• _QUOTED PASSAGE_
The seven rooms of this suite are decorated in various colors and the fires that burn behind the windows of each room make the colors jump and dance. The seventh room is decorated with black drapes and scarlet windowpanes, and has a clock whose chime sends the guests into a dreamlike state. Affected by the colors and the chimes, the dancers writhe around the rooms, until midnight when the clock’s twelve chimes bring a deeper reverie than before and an unsettling rumor grows in the crowd that the Red Death is among them.
The figure of the Red Death appears, totally shrouded in grave-like clothes, before the Prince, who orders him to be unmasked and hung. But no one will go near and the figure proceeds through the apartment to the final room. The Prince follows and confronts him but dies as soon as he touches him. The Red Death then takes over the whole party, one by one, with its bloody contamination.
The Cask of Amontillado
The narrator describes his friend Fortunato, a wine connoisseur, against whom he has vowed revenge because Fortunato committed some unnamed wrong against him. The narrator meets Fortunato and tells him about a recent purchase of a case of vintage wine called Amontillado. He needs someone to help him verify that the wine is authentic. Fortunato seems struck by the mention of the Amontillado, but the narrator tells him not to worry if he is busy, that he plans to see another wine connoisseur. Fortunato dismisses this other connoisseur and is keen to see the wine now.
As they head into the narrator's wine cellar, the narrator keeps telling Fortunato to turn back, because the wine is in a deep vault with nitre coating the walls and Fortunato is already coughing. Fortunato insists they carry on. They go deeper and deeper into the tombs underneath the Palazzo until they reach a kind of catacomb, where the narrator's own ancestors are entombed. Within this chamber is the pitch-black entrance to where the narrator says the Amontillado is stored. A pile of bones lies before this dark entrance, the remains of a fourth wall.
As Fortunato looks into this dark corridor, the narrator locks Fortunato to the stone wall. He then starts to build up the fourth wall again, shutting Fortunato in the dark. Fortunato moans in terror, but then he lets out a terrifying laugh as if the whole thing is the narrator’s idea of a joke. The narrator laughs in return until Fortunato falls silent, then builds the rest of the wall. He says that the tomb remains undisturbed half a century later.

• _SUPPLIED DATA_
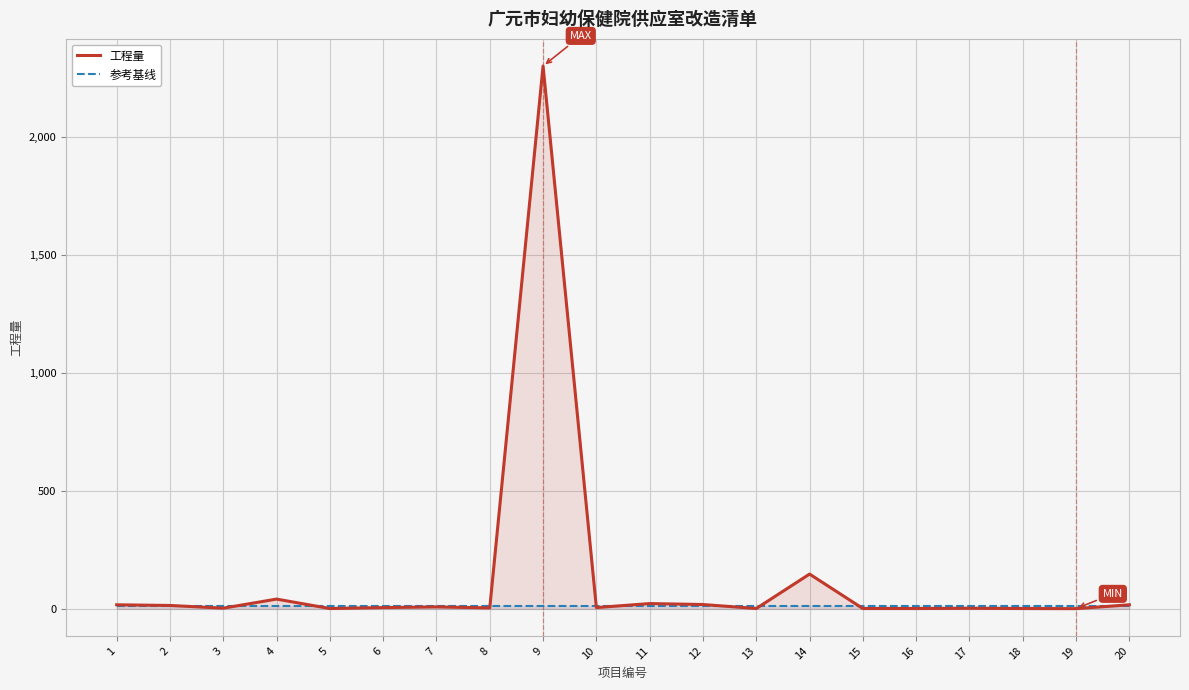

True or false: 参考基线 has more than 0 interior local peaks.

False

• _WHAT IS REQUIRED_
Update the part of the plot summary that opens with the words "The Cask of" and closes with "the wine now.", putting "expert" wherever "connoisseur" appears.

• _EXERCISE RESPONSE_
The Cask of Amontillado
The narrator describes his friend Fortunato, a wine expert, against whom he has vowed revenge because Fortunato committed some unnamed wrong against him. The narrator meets Fortunato and tells him about a recent purchase of a case of vintage wine called Amontillado. He needs someone to help him verify that the wine is authentic. Fortunato seems struck by the mention of the Amontillado, but the narrator tells him not to worry if he is busy, that he plans to see another wine expert. Fortunato dismisses this other expert and is keen to see the wine now.